Con ‘indipendenza’, intendono che non farà più gli interessi della Ue e di chi la Ue controlla. Perché la sinistra che ormai perde ovunque, vuole continuare a governare attraverso la magistratura.

Per effetto della nuova legge, che ha abbassato da 70 a 65 anni l’età della pensione dei giudici della Suprema Corte, domani 3 luglio ben 27 dei 72 giudici dell’alto organo giudiziario saranno costretti al ritiro. Fra loro vi sarà anche il primo presidente della Corte, il cui mandato di sei anni verrà prematuramente concluso.

Secondo la Commissione Europea queste misure “minano il principio dell’indipendenza giudiziaria, compreso quello dell’irremovibilità dei giudici”.

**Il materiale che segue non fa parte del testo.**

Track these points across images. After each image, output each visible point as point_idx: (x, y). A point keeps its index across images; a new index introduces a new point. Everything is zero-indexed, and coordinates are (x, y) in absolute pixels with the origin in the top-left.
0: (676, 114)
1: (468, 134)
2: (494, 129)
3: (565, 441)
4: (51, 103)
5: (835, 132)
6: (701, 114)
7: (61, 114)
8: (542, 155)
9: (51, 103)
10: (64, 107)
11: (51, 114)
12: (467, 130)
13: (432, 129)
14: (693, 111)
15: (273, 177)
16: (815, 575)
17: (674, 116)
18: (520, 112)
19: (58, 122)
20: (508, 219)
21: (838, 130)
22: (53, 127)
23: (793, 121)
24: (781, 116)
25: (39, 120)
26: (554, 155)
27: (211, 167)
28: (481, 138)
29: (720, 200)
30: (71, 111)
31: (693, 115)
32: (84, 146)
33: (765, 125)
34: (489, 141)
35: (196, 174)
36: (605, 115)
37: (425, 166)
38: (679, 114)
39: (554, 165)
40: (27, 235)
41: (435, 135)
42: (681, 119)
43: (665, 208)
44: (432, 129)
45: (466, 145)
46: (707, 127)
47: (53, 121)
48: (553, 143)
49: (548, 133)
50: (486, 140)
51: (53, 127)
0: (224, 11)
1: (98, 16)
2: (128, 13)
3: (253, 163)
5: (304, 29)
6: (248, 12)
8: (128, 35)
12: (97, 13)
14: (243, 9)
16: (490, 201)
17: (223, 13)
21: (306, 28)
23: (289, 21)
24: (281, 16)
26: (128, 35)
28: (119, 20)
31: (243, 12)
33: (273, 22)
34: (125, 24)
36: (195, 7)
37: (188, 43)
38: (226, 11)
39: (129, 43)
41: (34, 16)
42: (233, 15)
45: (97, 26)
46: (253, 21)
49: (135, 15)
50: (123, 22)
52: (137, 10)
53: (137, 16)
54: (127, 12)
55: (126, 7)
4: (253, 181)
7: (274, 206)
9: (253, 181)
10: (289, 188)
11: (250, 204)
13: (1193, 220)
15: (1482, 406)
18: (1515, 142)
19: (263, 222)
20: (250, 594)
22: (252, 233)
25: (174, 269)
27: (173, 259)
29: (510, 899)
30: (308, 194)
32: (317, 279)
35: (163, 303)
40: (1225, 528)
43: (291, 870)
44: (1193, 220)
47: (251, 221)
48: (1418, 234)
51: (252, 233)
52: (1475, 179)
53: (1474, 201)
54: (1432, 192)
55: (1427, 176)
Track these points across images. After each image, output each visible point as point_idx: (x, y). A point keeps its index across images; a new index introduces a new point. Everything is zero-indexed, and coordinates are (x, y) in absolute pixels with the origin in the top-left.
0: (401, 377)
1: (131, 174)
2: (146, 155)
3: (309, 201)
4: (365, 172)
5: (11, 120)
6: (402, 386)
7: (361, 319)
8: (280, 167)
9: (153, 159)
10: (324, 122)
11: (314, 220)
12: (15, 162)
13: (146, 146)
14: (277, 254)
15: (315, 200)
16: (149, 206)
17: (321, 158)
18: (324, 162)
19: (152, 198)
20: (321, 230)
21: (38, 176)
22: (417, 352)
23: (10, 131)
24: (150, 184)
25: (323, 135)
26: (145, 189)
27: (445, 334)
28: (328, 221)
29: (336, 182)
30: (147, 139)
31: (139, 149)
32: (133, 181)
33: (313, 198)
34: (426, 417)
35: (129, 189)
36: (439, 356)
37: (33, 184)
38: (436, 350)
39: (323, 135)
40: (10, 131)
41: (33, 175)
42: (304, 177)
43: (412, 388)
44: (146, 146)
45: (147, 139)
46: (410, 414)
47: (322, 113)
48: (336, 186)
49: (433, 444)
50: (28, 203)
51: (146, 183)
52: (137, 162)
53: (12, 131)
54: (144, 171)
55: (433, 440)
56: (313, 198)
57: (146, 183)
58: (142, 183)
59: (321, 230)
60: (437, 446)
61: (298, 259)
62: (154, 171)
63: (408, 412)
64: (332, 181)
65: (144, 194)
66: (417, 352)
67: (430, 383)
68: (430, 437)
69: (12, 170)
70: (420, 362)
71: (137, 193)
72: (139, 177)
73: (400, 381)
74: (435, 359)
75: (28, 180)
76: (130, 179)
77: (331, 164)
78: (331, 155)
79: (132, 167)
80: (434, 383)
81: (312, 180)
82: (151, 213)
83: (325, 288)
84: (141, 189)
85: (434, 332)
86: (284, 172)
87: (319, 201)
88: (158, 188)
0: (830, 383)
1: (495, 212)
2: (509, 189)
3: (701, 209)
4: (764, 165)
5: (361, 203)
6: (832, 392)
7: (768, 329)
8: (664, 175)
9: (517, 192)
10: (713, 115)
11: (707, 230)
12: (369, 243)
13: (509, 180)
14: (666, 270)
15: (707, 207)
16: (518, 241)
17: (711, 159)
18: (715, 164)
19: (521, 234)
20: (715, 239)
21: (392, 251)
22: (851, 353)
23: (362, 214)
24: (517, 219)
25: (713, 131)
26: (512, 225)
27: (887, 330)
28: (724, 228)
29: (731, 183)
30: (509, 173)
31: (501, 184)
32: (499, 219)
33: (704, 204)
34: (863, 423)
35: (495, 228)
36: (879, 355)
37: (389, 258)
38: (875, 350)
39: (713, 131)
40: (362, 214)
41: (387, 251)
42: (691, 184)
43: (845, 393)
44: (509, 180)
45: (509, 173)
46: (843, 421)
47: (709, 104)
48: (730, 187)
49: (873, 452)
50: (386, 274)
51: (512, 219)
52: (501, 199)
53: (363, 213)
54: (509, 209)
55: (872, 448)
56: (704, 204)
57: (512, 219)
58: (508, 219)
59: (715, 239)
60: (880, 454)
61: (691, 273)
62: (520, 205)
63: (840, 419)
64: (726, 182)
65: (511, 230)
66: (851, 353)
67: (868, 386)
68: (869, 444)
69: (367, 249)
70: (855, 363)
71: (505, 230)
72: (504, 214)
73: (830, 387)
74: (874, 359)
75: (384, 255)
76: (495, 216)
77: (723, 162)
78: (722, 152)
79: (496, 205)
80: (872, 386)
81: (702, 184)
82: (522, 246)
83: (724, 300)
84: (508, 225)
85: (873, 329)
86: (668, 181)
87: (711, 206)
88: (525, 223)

Come se fossero entità divine, superiori alla sovranità popolare. Lo abbiamo sempre detto: l’oligarchia cacciata dai governi si è rifugiata nelle magistrature.

A dicembre del 2017 l’esecutivo Ue era già intervenuto contro una riforma che prevede che i giudici membri del Consiglio nazionale della magistratura siano nominati dal Parlamento polacco.

Il governo nazional conservatore polacco ha deciso di rivolgersi alla Corte di Giustizia dell’Ue, la quale dovrà decidere “sui limiti dell’ingerenza del diritto comunitario nell’autonomia degli Stati membri sul proprio sistema giudiziario”.

Non si fa ricorso contro la Ue ad un suo organo: si esce e ci si riprende la sovranità.